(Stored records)
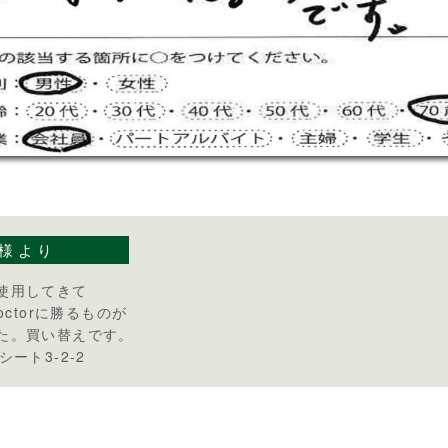
様より
使用してきて
doctorに勝るものが
た。買い替えです。
シート3-2-2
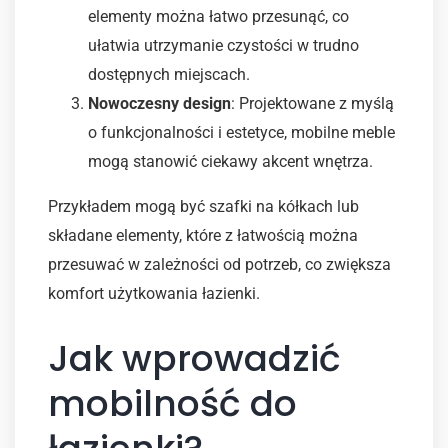
elementy można łatwo przesunąć, co
ułatwia utrzymanie czystości w trudno
dostępnych miejscach.
Nowoczesny design
: Projektowane z myślą
o funkcjonalności i estetyce, mobilne meble
mogą stanowić ciekawy akcent wnętrza.
Przykładem mogą być szafki na kółkach lub
składane elementy, które z łatwością można
przesuwać w zależności od potrzeb, co zwiększa
komfort użytkowania łazienki.
Jak wprowadzić
mobilność do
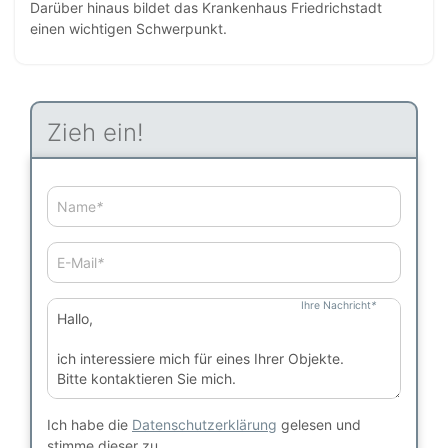
Darüber hinaus bildet das Krankenhaus Friedrichstadt
einen wichtigen Schwerpunkt.
Zieh ein!
Name
*
E-Mail
*
Ihre Nachricht
*
Ich habe die
Datenschutzerklärung
gelesen und
stimme dieser zu.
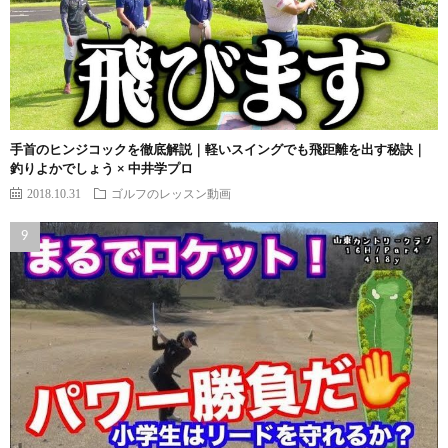
手首のヒンジコックを徹底解説｜軽いスイングでも飛距離を出す秘訣｜
釣りよかでしょう × 中井学プロ
2018.10.31
ゴルフのレッスン動画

About this task>
Without the pictures, set down every entry exactly.

Expected answer>
様より
使用してきて
doctorに勝るものが
た。買い替えです。
シート3-2-2
elementy można łatwo przesunąć, co
ułatwia utrzymanie czystości w trudno
dostępnych miejscach.
Nowoczesny design
: Projektowane z myślą
o funkcjonalności i estetyce, mobilne meble
mogą stanowić ciekawy akcent wnętrza.
Przykładem mogą być szafki na kółkach lub
składane elementy, które z łatwością można
przesuwać w zależności od potrzeb, co zwiększa
komfort użytkowania łazienki.
Jak wprowadzić
mobilność do
Darüber hinaus bildet das Krankenhaus Friedrichstadt
einen wichtigen Schwerpunkt.
Zieh ein!
Name
*
E-Mail
*
Ihre Nachricht
*
Ich habe die
Datenschutzerklärung
gelesen und
stimme dieser zu.
手首のヒンジコックを徹底解説｜軽いスイングでも飛距離を出す秘訣｜
釣りよかでしょう × 中井学プロ
2018.10.31
ゴルフのレッスン動画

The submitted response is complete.